■ PROBLEM STATEMENT:
Two lines in the data below mark the range: the one with "none; stroke-linecap: round;" and the one with "<!-- green -->". Return both, along with every line between them, exactly.

PROVIDED INFORMATION below:

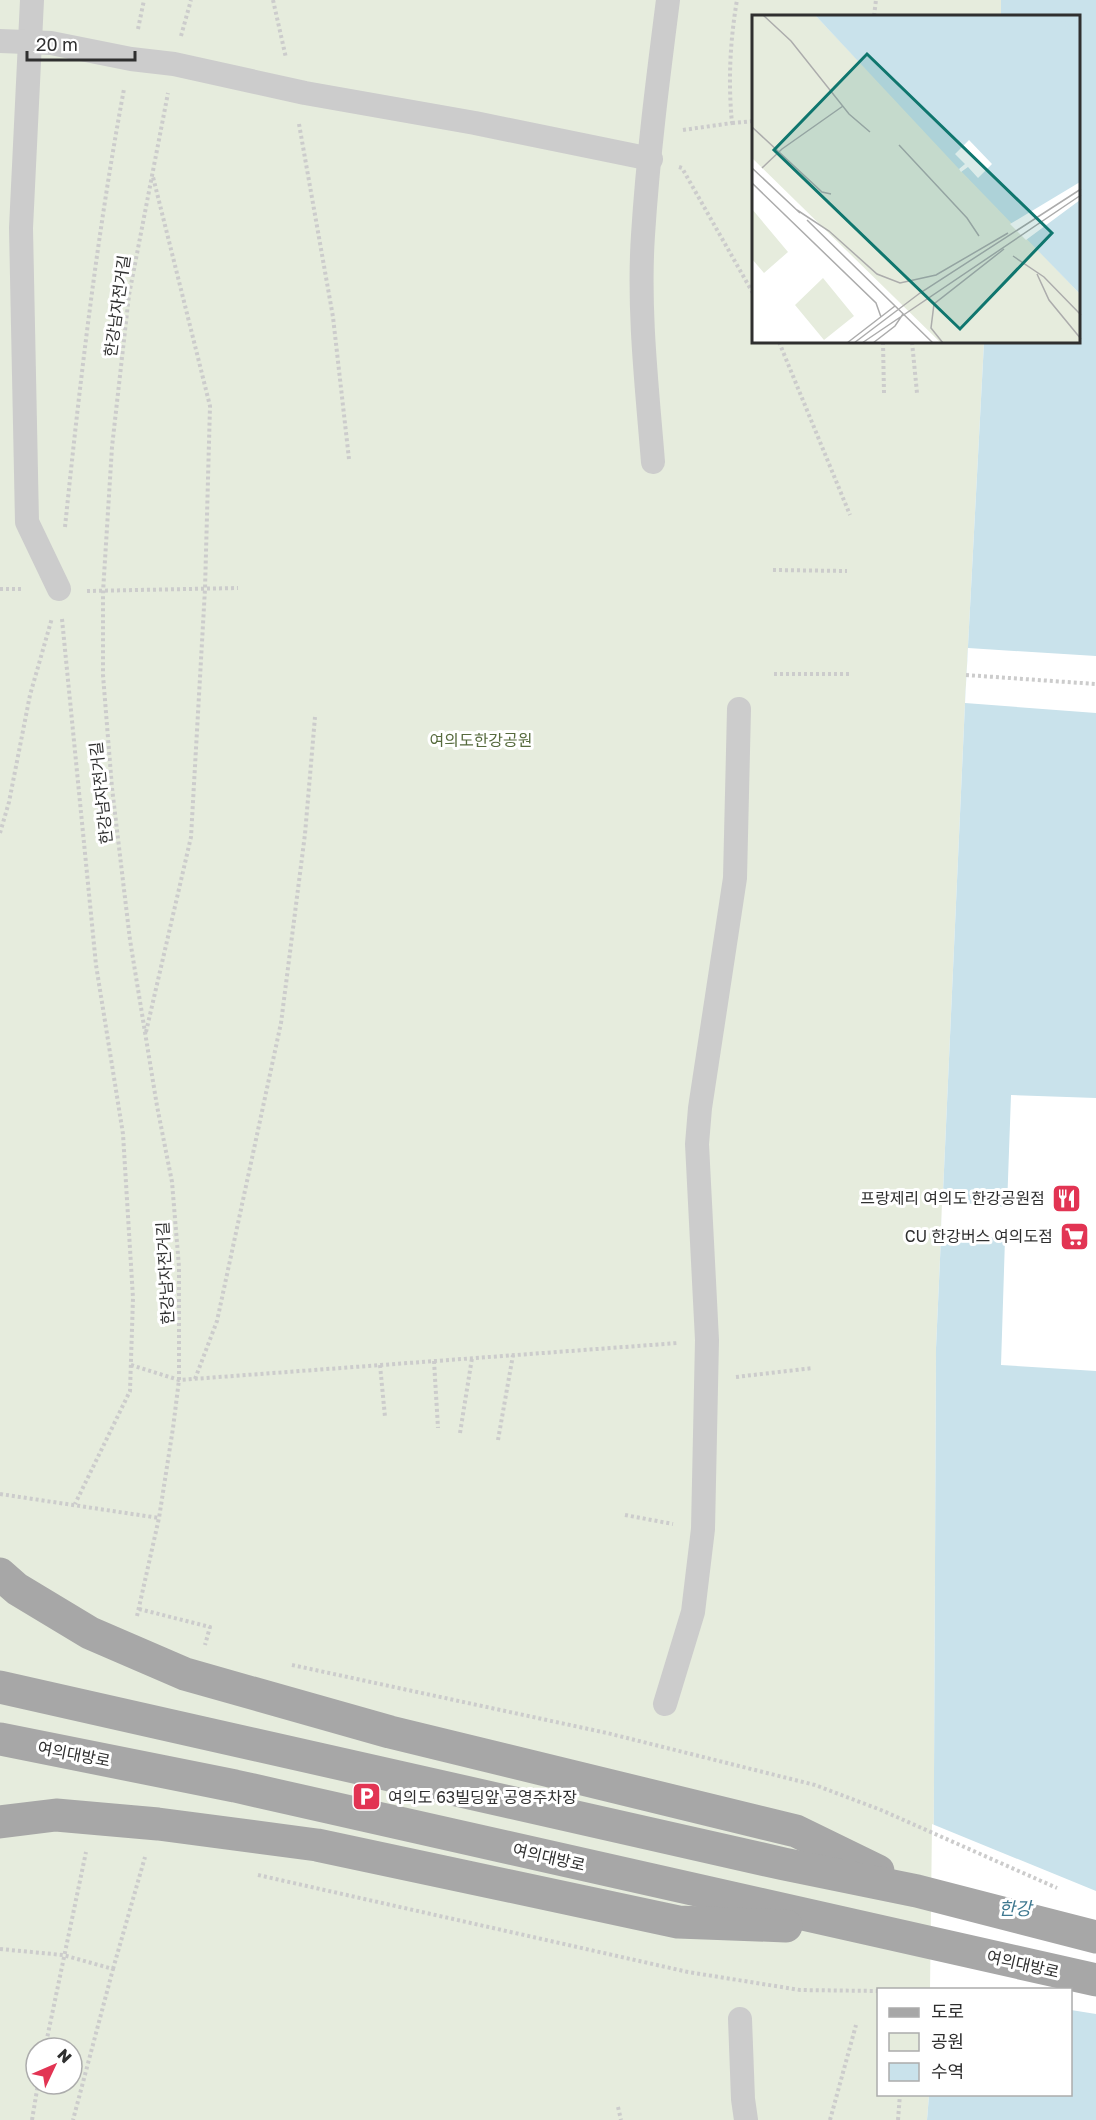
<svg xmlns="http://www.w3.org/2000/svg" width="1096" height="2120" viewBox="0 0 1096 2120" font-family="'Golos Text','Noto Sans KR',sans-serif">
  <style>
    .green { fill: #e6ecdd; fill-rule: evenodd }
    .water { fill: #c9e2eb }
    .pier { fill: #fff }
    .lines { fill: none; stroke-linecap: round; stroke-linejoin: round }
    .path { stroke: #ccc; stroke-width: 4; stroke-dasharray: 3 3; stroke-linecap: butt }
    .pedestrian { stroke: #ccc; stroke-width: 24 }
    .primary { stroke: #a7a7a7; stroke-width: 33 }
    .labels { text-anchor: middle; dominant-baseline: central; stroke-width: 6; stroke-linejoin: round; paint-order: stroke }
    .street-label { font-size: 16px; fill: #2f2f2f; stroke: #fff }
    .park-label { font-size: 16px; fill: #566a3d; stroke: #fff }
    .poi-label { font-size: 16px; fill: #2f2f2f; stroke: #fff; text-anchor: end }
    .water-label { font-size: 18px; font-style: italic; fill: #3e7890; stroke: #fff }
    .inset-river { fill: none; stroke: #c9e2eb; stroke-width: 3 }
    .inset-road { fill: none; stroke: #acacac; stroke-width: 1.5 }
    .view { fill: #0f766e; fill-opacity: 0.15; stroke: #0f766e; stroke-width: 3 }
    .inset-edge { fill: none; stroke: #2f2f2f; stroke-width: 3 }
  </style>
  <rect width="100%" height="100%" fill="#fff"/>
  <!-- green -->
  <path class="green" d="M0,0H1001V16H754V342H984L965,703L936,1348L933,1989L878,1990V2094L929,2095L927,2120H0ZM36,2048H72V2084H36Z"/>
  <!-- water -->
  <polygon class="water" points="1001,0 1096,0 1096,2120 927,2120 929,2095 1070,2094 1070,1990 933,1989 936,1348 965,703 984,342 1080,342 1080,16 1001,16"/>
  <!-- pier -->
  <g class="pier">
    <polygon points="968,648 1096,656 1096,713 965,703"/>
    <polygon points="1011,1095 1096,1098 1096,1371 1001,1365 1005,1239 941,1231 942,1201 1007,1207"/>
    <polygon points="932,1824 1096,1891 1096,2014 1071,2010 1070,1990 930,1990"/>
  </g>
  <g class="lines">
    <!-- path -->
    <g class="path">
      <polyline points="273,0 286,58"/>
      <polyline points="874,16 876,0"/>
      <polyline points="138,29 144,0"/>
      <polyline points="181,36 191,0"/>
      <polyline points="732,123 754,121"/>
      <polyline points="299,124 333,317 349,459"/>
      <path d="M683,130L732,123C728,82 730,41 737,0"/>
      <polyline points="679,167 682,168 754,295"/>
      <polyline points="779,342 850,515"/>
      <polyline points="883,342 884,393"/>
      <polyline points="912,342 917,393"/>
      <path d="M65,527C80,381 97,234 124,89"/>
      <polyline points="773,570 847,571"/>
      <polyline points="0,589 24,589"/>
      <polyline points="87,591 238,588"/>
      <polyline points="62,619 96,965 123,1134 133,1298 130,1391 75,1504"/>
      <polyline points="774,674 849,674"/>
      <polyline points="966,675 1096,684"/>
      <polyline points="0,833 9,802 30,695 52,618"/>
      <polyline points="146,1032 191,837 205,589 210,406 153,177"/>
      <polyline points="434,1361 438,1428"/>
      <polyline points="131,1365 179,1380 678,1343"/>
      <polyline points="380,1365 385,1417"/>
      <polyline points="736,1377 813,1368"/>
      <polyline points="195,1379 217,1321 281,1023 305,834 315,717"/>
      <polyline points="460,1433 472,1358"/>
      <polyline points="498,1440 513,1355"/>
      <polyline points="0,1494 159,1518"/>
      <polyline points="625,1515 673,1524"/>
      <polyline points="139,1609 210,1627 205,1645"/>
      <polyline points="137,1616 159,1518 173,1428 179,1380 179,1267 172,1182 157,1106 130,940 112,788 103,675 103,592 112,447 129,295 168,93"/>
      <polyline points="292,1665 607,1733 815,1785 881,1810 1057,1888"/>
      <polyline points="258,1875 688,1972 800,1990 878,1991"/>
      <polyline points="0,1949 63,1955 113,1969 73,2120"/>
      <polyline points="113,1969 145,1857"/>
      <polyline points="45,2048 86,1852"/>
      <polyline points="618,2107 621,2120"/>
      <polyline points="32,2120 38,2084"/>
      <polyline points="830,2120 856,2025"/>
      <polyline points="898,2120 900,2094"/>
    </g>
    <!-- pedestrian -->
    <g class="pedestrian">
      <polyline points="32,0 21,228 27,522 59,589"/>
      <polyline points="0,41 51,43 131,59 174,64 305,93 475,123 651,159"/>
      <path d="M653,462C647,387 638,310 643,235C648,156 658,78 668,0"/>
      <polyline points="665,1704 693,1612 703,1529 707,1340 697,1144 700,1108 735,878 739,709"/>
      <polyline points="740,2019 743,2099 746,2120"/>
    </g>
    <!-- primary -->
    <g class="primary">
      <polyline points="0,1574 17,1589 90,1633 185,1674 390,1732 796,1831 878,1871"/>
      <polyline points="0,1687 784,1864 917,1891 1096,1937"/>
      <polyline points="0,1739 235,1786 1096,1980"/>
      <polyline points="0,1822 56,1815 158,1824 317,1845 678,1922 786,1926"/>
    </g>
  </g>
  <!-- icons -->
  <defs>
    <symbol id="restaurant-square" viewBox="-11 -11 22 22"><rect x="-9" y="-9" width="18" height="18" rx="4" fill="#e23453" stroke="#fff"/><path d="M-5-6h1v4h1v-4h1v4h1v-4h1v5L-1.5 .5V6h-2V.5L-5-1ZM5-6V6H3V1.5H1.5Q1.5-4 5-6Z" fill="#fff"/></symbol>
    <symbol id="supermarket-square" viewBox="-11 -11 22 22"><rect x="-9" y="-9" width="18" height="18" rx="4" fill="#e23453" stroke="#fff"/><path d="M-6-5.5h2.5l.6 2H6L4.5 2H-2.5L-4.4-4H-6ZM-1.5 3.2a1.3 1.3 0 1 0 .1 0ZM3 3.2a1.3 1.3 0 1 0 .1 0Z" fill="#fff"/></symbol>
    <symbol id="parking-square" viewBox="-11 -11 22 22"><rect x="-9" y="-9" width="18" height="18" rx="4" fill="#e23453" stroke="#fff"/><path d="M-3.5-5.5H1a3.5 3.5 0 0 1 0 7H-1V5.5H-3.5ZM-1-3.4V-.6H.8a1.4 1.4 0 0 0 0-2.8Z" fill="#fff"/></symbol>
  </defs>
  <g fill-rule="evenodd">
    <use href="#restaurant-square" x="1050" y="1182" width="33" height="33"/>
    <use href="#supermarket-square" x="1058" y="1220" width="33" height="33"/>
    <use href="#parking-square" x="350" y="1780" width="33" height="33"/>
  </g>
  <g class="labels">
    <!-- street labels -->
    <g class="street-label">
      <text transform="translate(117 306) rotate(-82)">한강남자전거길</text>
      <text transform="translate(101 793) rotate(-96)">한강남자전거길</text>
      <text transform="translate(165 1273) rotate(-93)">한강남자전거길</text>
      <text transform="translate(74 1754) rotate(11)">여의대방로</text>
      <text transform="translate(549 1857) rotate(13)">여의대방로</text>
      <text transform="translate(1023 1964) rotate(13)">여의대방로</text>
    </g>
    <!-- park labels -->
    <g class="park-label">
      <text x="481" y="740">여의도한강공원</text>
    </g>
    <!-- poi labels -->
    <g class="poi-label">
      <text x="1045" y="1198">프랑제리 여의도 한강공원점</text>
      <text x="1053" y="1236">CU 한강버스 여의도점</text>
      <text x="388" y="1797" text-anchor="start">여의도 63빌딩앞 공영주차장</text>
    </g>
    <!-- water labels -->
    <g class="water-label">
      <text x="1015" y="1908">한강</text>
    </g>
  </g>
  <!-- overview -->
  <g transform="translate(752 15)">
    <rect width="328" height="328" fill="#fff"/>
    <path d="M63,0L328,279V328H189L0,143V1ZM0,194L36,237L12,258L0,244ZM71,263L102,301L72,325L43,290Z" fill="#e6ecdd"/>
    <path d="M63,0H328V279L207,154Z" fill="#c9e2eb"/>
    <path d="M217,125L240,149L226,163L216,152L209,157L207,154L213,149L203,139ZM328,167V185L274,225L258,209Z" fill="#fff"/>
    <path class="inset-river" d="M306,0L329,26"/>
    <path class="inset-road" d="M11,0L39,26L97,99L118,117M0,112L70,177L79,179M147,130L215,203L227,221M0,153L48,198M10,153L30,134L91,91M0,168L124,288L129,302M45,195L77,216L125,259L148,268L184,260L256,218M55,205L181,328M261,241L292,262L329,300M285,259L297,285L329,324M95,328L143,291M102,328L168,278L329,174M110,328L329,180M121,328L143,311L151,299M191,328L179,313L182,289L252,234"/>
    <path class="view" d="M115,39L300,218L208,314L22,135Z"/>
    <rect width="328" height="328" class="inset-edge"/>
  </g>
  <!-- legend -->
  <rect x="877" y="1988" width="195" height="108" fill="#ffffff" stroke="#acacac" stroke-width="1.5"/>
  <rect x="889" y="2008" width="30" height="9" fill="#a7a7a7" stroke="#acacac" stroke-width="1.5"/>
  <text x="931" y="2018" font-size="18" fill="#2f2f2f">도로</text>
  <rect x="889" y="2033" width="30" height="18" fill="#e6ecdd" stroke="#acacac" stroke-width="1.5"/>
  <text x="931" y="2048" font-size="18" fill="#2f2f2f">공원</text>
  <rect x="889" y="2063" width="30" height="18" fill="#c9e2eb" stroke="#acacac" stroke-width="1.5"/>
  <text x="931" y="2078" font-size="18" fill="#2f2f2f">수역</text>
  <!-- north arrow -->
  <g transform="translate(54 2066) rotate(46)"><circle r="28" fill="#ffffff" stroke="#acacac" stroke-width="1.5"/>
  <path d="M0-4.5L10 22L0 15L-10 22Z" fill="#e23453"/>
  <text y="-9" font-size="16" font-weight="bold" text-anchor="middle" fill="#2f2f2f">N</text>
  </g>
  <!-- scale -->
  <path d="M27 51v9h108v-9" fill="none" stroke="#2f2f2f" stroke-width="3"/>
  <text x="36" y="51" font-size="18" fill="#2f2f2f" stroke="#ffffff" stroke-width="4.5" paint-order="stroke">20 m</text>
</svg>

End of PROVIDED INFORMATION.

■ COMPLETED TASK:
    .lines { fill: none; stroke-linecap: round; stroke-linejoin: round }
    .path { stroke: #ccc; stroke-width: 4; stroke-dasharray: 3 3; stroke-linecap: butt }
    .pedestrian { stroke: #ccc; stroke-width: 24 }
    .primary { stroke: #a7a7a7; stroke-width: 33 }
    .labels { text-anchor: middle; dominant-baseline: central; stroke-width: 6; stroke-linejoin: round; paint-order: stroke }
    .street-label { font-size: 16px; fill: #2f2f2f; stroke: #fff }
    .park-label { font-size: 16px; fill: #566a3d; stroke: #fff }
    .poi-label { font-size: 16px; fill: #2f2f2f; stroke: #fff; text-anchor: end }
    .water-label { font-size: 18px; font-style: italic; fill: #3e7890; stroke: #fff }
    .inset-river { fill: none; stroke: #c9e2eb; stroke-width: 3 }
    .inset-road { fill: none; stroke: #acacac; stroke-width: 1.5 }
    .view { fill: #0f766e; fill-opacity: 0.15; stroke: #0f766e; stroke-width: 3 }
    .inset-edge { fill: none; stroke: #2f2f2f; stroke-width: 3 }
  </style>
  <rect width="100%" height="100%" fill="#fff"/>
  <!-- green -->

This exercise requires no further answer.